Welcome to the first in our “Need to Know” series. This series is intended to give first-time or infrequent visitors to the Disneyland Resort the essential information that they need to know to get more enjoyment out of their visit to the Resort. We’re going to start it off with the most important piece of information. What is, and how to use, FASTPASS and Rider Switch.
One of the biggest disadvantages that occasional Disneyland Resort visitors have compared to those who visit regularly is an understanding of and ability to take advantage of the FASTPASS and Rider Switch opportunities at the parks. If properly used these free park perks can greatly reduce the time you spend waiting in line with your family for attractions.
What is FASTPASS? Quoting Disney’s website it is the following:
FASTPASS service is available at … select attractions in Disneyland Resort theme parks and is complimentary on a first-come basis. FASTPASS saves your virtual place in line for an attraction while you enjoy the rest of the park. If the return time posted works with your plans, get a FASTPASS ticket and return to the attraction’s FASTPASS entrance any time during the one-hour window shown on your ticket. There is a limit to the number of FASTPASS tickets available to you each day.
So how does this work in practice? The mechanics are as follows. The first task you must accomplish is identify what the FASTPASS machines look like and where they are located for each attraction. Generally the machines are located near the entrance to the attraction and look like a line of stationary Star Wars droids. There are some notable exceptions however, with Radiator Springs Racers being the biggest one. (The FASTPASS machines for this attraction are near the entrance to “It’s Tough to be a Bug”) To obtain a FASTPASS you approach the machine and insert the park tickets for each one of your family members. In return you will get one FASTPASS ticket for each park ticket you scan. On the ticket there are 2 important pieces of information. First the return time for the attraction which is usually an hour window that occurs later in the day. (How much later depends on how busy the park is that day and the demand for the attraction) Second, in smaller print below, there is the time at which you can get another FASTPASS. To use FASTPASS effectively you should get a new one for another attraction as soon as you pass this second time. During our visits I usually accomplish this by holding onto all the park tickets myself and acting as a runner – criss-crossing the park to get FASTPASSes as soon as I can. This way we almost always have a pass available for a big attraction. This comes at the expense of me walking a great deal more than my family but it is worth it to avoid the lines.

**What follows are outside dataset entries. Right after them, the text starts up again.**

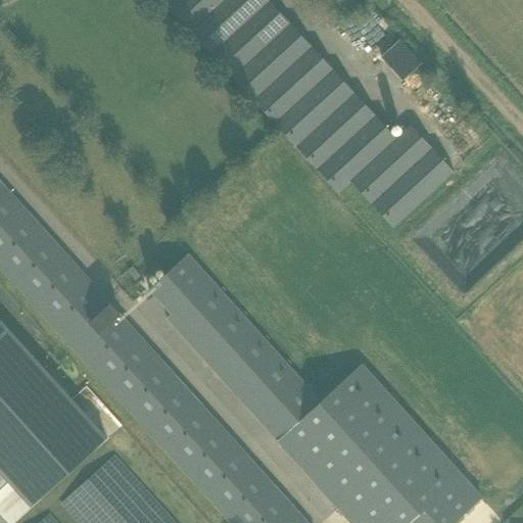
[(155,0),(337,196),(350,184),(392,229),(454,173),(410,126),(394,140),(266,0),(155,0)]
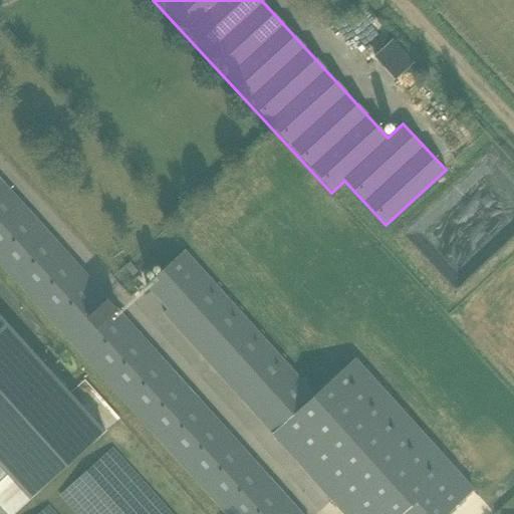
[(396,37),(375,56),(399,80),(419,61),(396,37)]
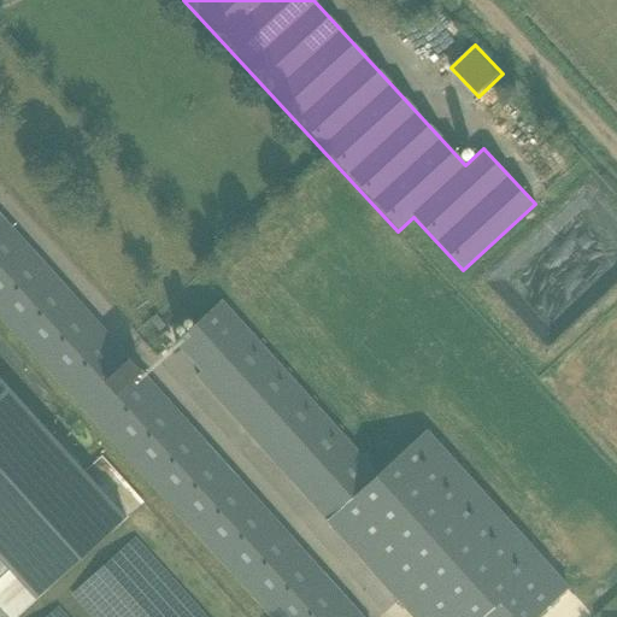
[(360,616),(0,216),(0,318),(269,616),(360,616)]
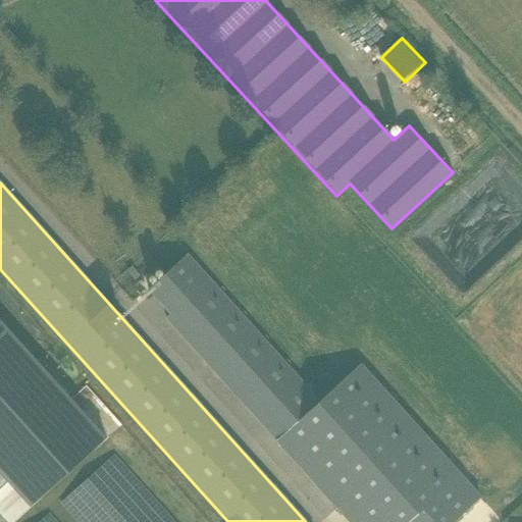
[(320,400),(187,253),(146,291),(168,314),(164,318),(348,521),(453,521),(480,497),(359,363),(320,400)]
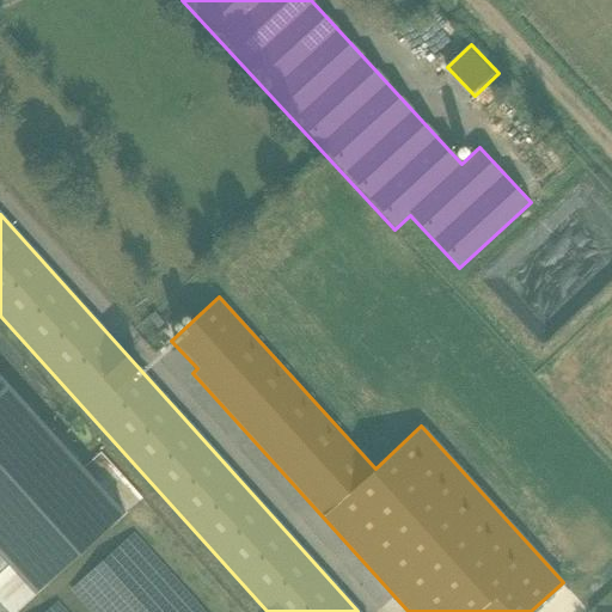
[(0,573),(96,487),(122,515),(124,513),(0,375),(0,573)]
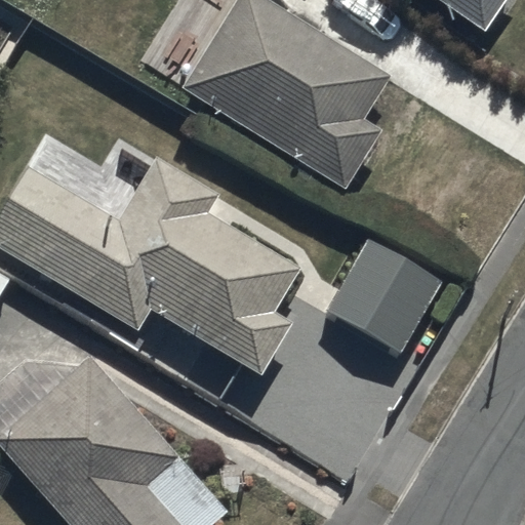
[(269,0),(230,0),(177,86),(347,192),(385,131),(362,117),(389,75),(269,0)]
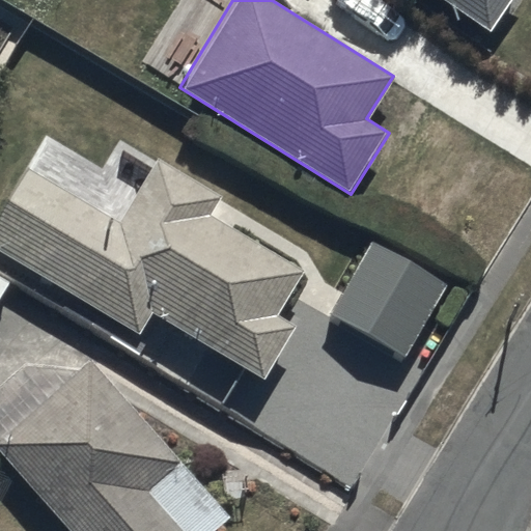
[(442,0),(490,33),(512,0),(442,0)]
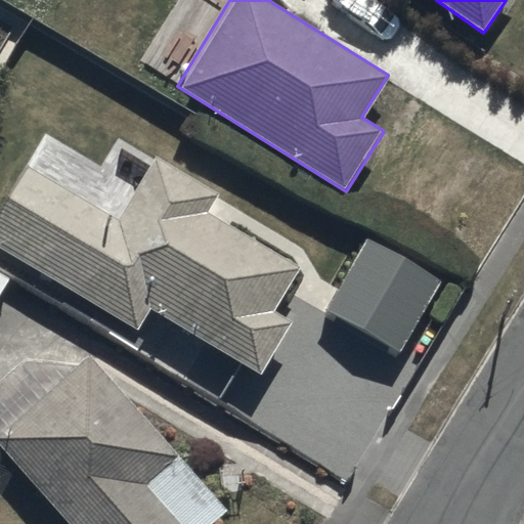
[(27,162),(0,207),(0,249),(137,331),(150,309),(261,375),(292,323),(272,312),(298,269),(208,215),(219,197),(153,157),(118,216),(27,162)]
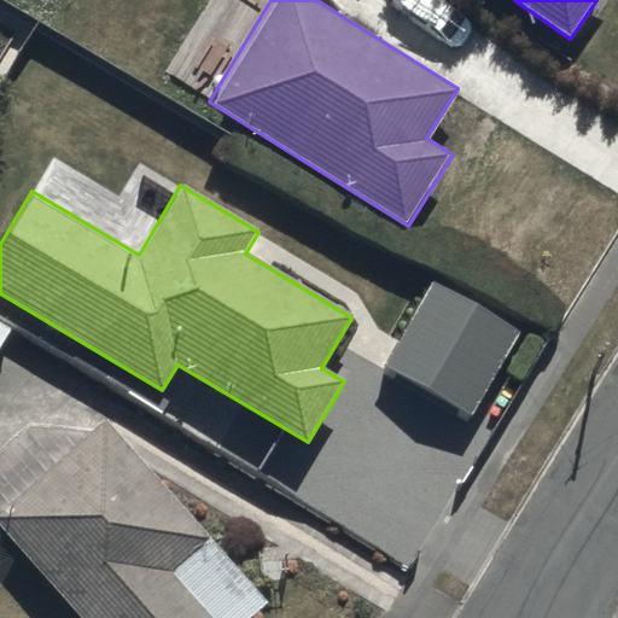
[(436,279),(388,363),(476,414),(524,328),(436,279)]
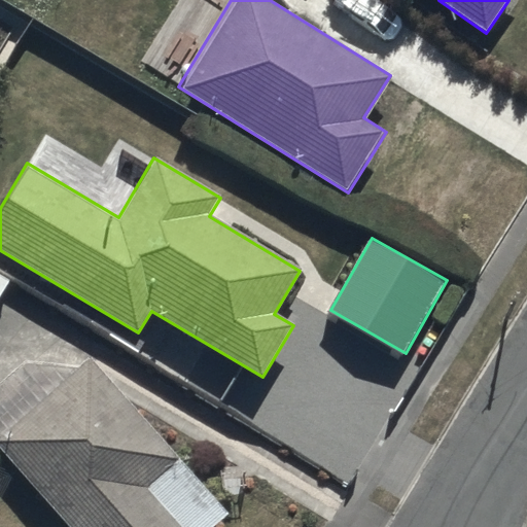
[(0,269),(0,295),(11,277),(0,269)]
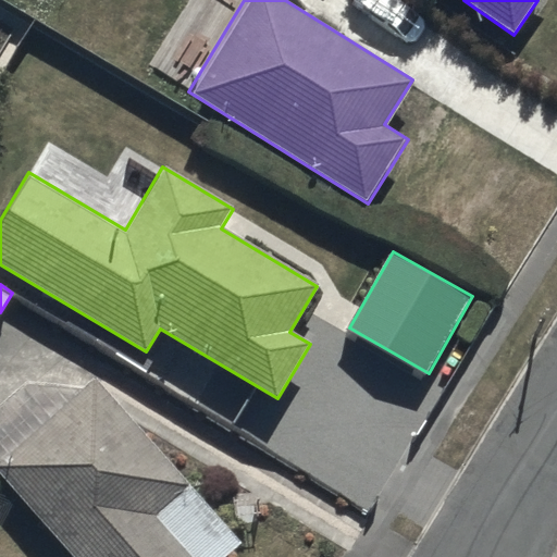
[(93,373),(0,453),(0,473),(72,556),(226,556),(240,545),(93,373)]
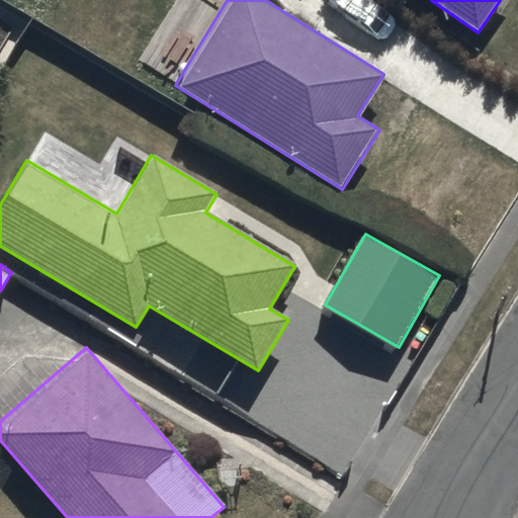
All buildings are outlined.
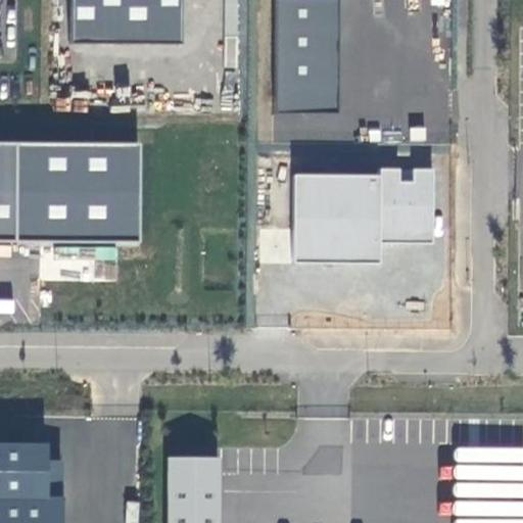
[(70,0),(70,43),(182,43),(181,0),(70,0)]
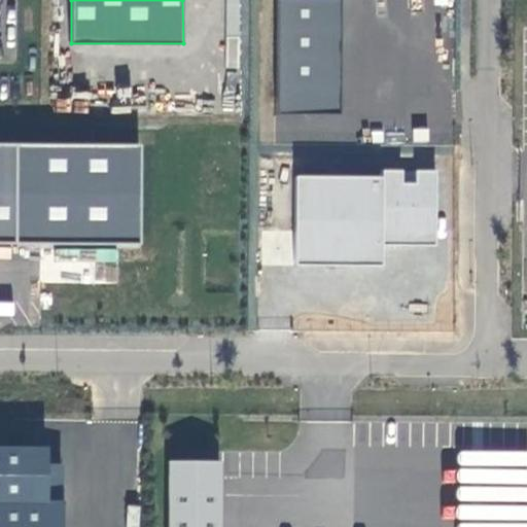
[(238,16),(238,0),(227,0),(227,15),(238,16)]
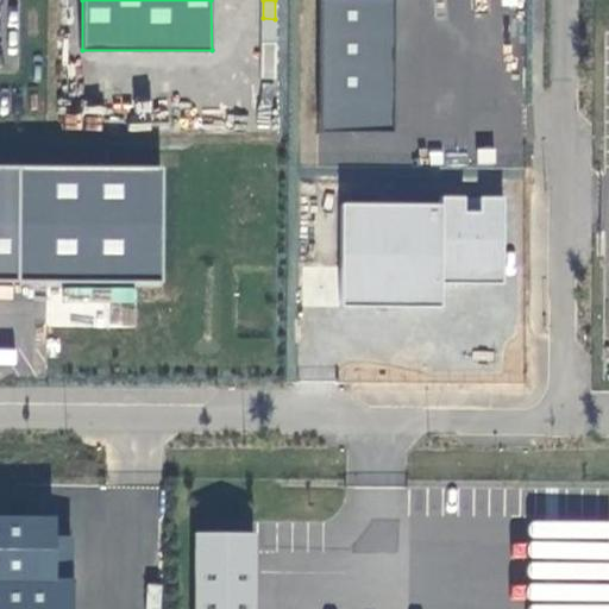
[(395,0),(321,0),(319,129),(391,131),(395,0)]
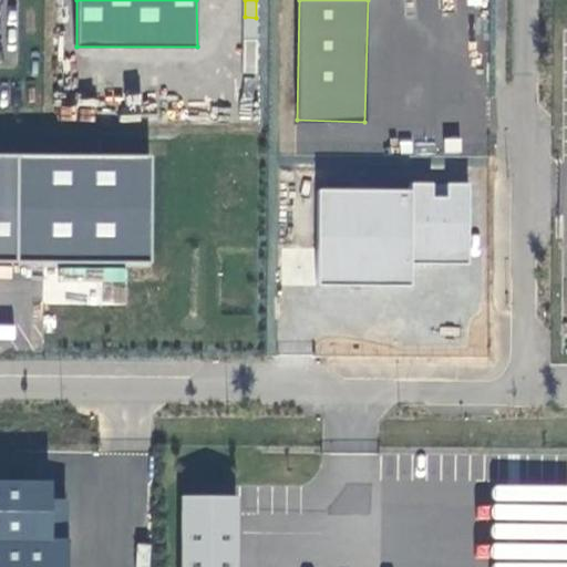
[(317,282),(413,284),(414,260),(471,261),(473,186),(319,184),(317,282)]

The Rider Switch program is likely a much lesser known program offered by the Resort. It has also been known on the interwebs by other names such as “Child Swap” or “Child Switch”. While you may think this is referring to a controversial program that would allow you to trade your screaming child with a much more well-behaved, Disney-fied, doppelganger, in reality it is essentially a free FASTPASS for parents of young children who are too small to ride a given attraction. This program works as follows. When you want to ride an attraction that has a height restriction taller than some of your little ones you first take the whole brood to the entrance of that attraction. At the entrance you will encounter a Cast Member (Disney terminology for a ride worker/operator). Walk up to the Cast Member, show him or her your little child(ren) and request a Rider Switch pass. At this point the process will sometimes vary. On occasion I’ve been instructed to take the clan farther down the queue to meet up with another Cast Member but most of the time we have been given the Rider Switch pass at that point. The pass itself is usually a colored piece of paper that indicates you can return to the attraction with 2 riders to get back on quickly. Sometimes the Cast Member has just provided me with two FASTPASS tickets. In any case, what this allows you to do is split up after receiving the ticket. One parent waits (or goes on another attraction) with the smaller kids while the other rides with the bigger kids. Then, upon the first riders returning to the waiting parent, the riders switch (hence the name Rider Switch) and the waiting parent, with another bonus rider, can then return to the entrance of the attraction, present their ticket, and get on the ride without having to wait as long in the regular queue. This is an awesome perk for families with young kids.
In practice we only seem to use Rider Switch on attractions that have a height restriction but not a FASTPASS – such as the Matterhorn. Every time I get FASTPASSes for any attraction I get them for all ticket holders – even if their heights don’t allow them to ride. Because of this, we often have extra FASTPASSes that we can use on the second go-around. Of course this will change as the kids get older or want to ride more of the big rides so I will likely be taking advantage of this program more in the future.
So there’s the run-down on the FASTPASS and Rider Switch programs. There are rumors swirling about that things may change with the FASTPASS next year (2016) but for now this is what it is.